Michel Temer já avançou, recuou, desistiu e desistiu da desistência várias vezes em seu governo, que acaba amanhã. Em quase todas, a ginástica teve o objetivo de salvar a própria pele, e foi bem sucedida. Afinal, são raros os casos de presidentes que conseguem escapar a duas votações de pedidos de impeachment pela Câmara no espaço de poucos meses. Mais raro ainda, certamente inédito, é o chefe do Executivo conseguir chegar ao último dia de seu mandato constitucional – para o qual sequer foi eleito – sendo alvo de três denúncias da Procuradoria Geral da República por corrupção.
Então, minha gente, é preciso reconhecer que Michel Temer, apesar dos pesares – e a impopularidade é só um deles -, é um gênio da raça no quesito sobrevivência. E não deve causar espanto que, até o último minuto do mandato, ele esteja agindo de olho nela. É isso, portanto, que está sendo levado em conta na decisão de não (pelo menos neste momento) assinar o indulto que poderia tirar milhares de presos da cadeia nessa virada do ano.

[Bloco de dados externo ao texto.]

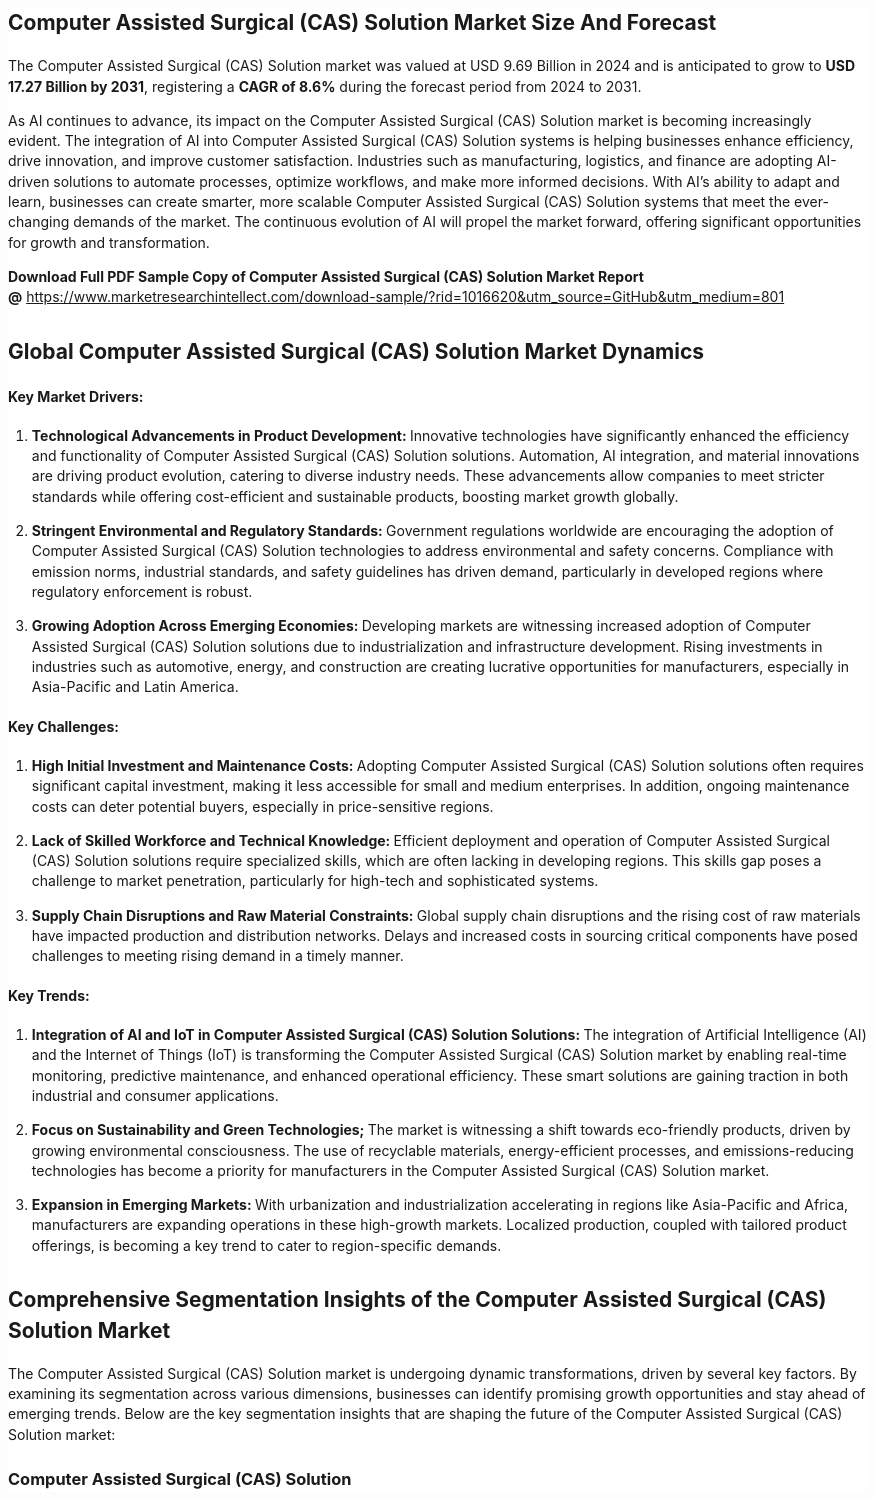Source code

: <h2>Computer Assisted Surgical (CAS) Solution Market Size And Forecast</h2><p>The Computer Assisted Surgical (CAS) Solution market was valued at USD 9.69 Billion in 2024 and is anticipated to grow to <strong>USD 17.27 Billion by 2031</strong>, registering a <strong>CAGR of 8.6%</strong> during the forecast period from 2024 to 2031.</p><p>As AI continues to advance, its impact on the Computer Assisted Surgical (CAS) Solution market is becoming increasingly evident. The integration of AI into Computer Assisted Surgical (CAS) Solution systems is helping businesses enhance efficiency, drive innovation, and improve customer satisfaction. Industries such as manufacturing, logistics, and finance are adopting AI-driven solutions to automate processes, optimize workflows, and make more informed decisions. With AI’s ability to adapt and learn, businesses can create smarter, more scalable Computer Assisted Surgical (CAS) Solution systems that meet the ever-changing demands of the market. The continuous evolution of AI will propel the market forward, offering significant opportunities for growth and transformation.</p><p><strong>Download Full PDF Sample Copy of Computer Assisted Surgical (CAS) Solution Market Report @</strong>&nbsp;<a href="https://www.marketresearchintellect.com/download-sample/?rid=1016620&amp;utm_source=GitHub&amp;utm_medium=801">https://www.marketresearchintellect.com/download-sample/?rid=1016620&amp;utm_source=GitHub&amp;utm_medium=801</a></p><h2>Global Computer Assisted Surgical (CAS) Solution Market Dynamics</h2><h4><strong>Key Market Drivers:</strong></h4><ol><li><p><strong>Technological Advancements in Product Development:&nbsp;</strong>Innovative technologies have significantly enhanced the efficiency and functionality of Computer Assisted Surgical (CAS) Solution solutions. Automation, AI integration, and material innovations are driving product evolution, catering to diverse industry needs. These advancements allow companies to meet stricter standards while offering cost-efficient and sustainable products, boosting market growth globally.</p></li><li><p><strong>Stringent Environmental and Regulatory Standards:&nbsp;</strong>Government regulations worldwide are encouraging the adoption of Computer Assisted Surgical (CAS) Solution technologies to address environmental and safety concerns. Compliance with emission norms, industrial standards, and safety guidelines has driven demand, particularly in developed regions where regulatory enforcement is robust.</p></li><li><p><strong>Growing Adoption Across Emerging Economies:&nbsp;</strong>Developing markets are witnessing increased adoption of Computer Assisted Surgical (CAS) Solution solutions due to industrialization and infrastructure development. Rising investments in industries such as automotive, energy, and construction are creating lucrative opportunities for manufacturers, especially in Asia-Pacific and Latin America.</p></li></ol><h4><strong>Key Challenges:</strong></h4><ol><li><p><strong>High Initial Investment and Maintenance Costs:&nbsp;</strong>Adopting Computer Assisted Surgical (CAS) Solution solutions often requires significant capital investment, making it less accessible for small and medium enterprises. In addition, ongoing maintenance costs can deter potential buyers, especially in price-sensitive regions.</p></li><li><p><strong>Lack of Skilled Workforce and Technical Knowledge:&nbsp;</strong>Efficient deployment and operation of Computer Assisted Surgical (CAS) Solution solutions require specialized skills, which are often lacking in developing regions. This skills gap poses a challenge to market penetration, particularly for high-tech and sophisticated systems.</p></li><li><p><strong>Supply Chain Disruptions and Raw Material Constraints:&nbsp;</strong>Global supply chain disruptions and the rising cost of raw materials have impacted production and distribution networks. Delays and increased costs in sourcing critical components have posed challenges to meeting rising demand in a timely manner.</p></li></ol><h4><strong>Key Trends:</strong></h4><ol><li><p><strong>Integration of AI and IoT in Computer Assisted Surgical (CAS) Solution Solutions:&nbsp;</strong>The integration of Artificial Intelligence (AI) and the Internet of Things (IoT) is transforming the Computer Assisted Surgical (CAS) Solution market by enabling real-time monitoring, predictive maintenance, and enhanced operational efficiency. These smart solutions are gaining traction in both industrial and consumer applications.</p></li><li><p><strong>Focus on Sustainability and Green Technologies;&nbsp;</strong>The market is witnessing a shift towards eco-friendly products, driven by growing environmental consciousness. The use of recyclable materials, energy-efficient processes, and emissions-reducing technologies has become a priority for manufacturers in the Computer Assisted Surgical (CAS) Solution market.</p></li><li><p><strong>Expansion in Emerging Markets:&nbsp;</strong>With urbanization and industrialization accelerating in regions like Asia-Pacific and Africa, manufacturers are expanding operations in these high-growth markets. Localized production, coupled with tailored product offerings, is becoming a key trend to cater to region-specific demands.</p></li></ol><div class="article-main__content" data-test-id="publishing-text-block"><h2>Comprehensive Segmentation Insights of the Computer Assisted Surgical (CAS) Solution Market</h2><p>The Computer Assisted Surgical (CAS) Solution market is undergoing dynamic transformations, driven by several key factors. By examining its segmentation across various dimensions, businesses can identify promising growth opportunities and stay ahead of emerging trends. Below are the key segmentation insights that are shaping the future of the Computer Assisted Surgical (CAS) Solution market:</p><h3><strong>Computer Assisted Surgical (CAS) Solution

A última versão do texto, aquela que Michel quase assinou, excluía do benefício os crimes por corrupção. Ainda assim, beneficiaria muitos condenados que lotam o sistema carcerário e conta com o apoio da Defensoria Pública, de entidades de Direitos Humanos, de advogados e especialistas do Direito.
Por que o presidente perdeu a caneta na última hora? Porque, segundo amigos, não quer melindrar nenhum dos ministros do divididíssimo Supremo Tribunal Federal, que não conseguiu ainda chegar a uma conclusão sobre o indulto que ele concedeu no ano passado. Aliás, a maioria do STF já tomou posição favorável ao indulto, mas o lado perdedor não permitiu a conclusão do julgamento.
Na visão de alguns conselheiros do ainda presidente, editar um novo indulto sobre o antigo, que não teve ainda sua validade referendada, poderia ferir suscetibilidades supremas – tudo o que Michel não quer e não pode fazer hoje. Afinal, duas de suas denúncias ainda estão lá, aguardando a terça-feira, quando ele perde o foro de presidente da República. Em tese, esses casos serão remetidos à primeira instância. A forma e a velocidade com que isso vai acontecer – bem como a decisão sobre o destino da terceira denúncia – vão depender, sobretudo, dos humores dos ministros do STF.
Michel, que vem conduzindo uma transição civilizada e até fidalga de governo para Jair Bolsonaro com o objetivo de manter boas relações com o futuro poder, já perdeu o medo de sair diretamente da rampa do Planalto para um camburão.
Ao que parece, estão sendo bem sucedidas as articulações que o presidente da República vem fazendo enquanto ainda está no cargo. O que se diz no establishment político-judicial é que são bastante remotas as chances de ele vir a ser preso no curto prazo. Depois,tem o tempo dos processos, as idas e vindas judiciais, a idade, etc.
Ainda que, do outro lado, no Brasil real, um monte de gente sem-indulto vá continuar trancafiada neste fim de ano.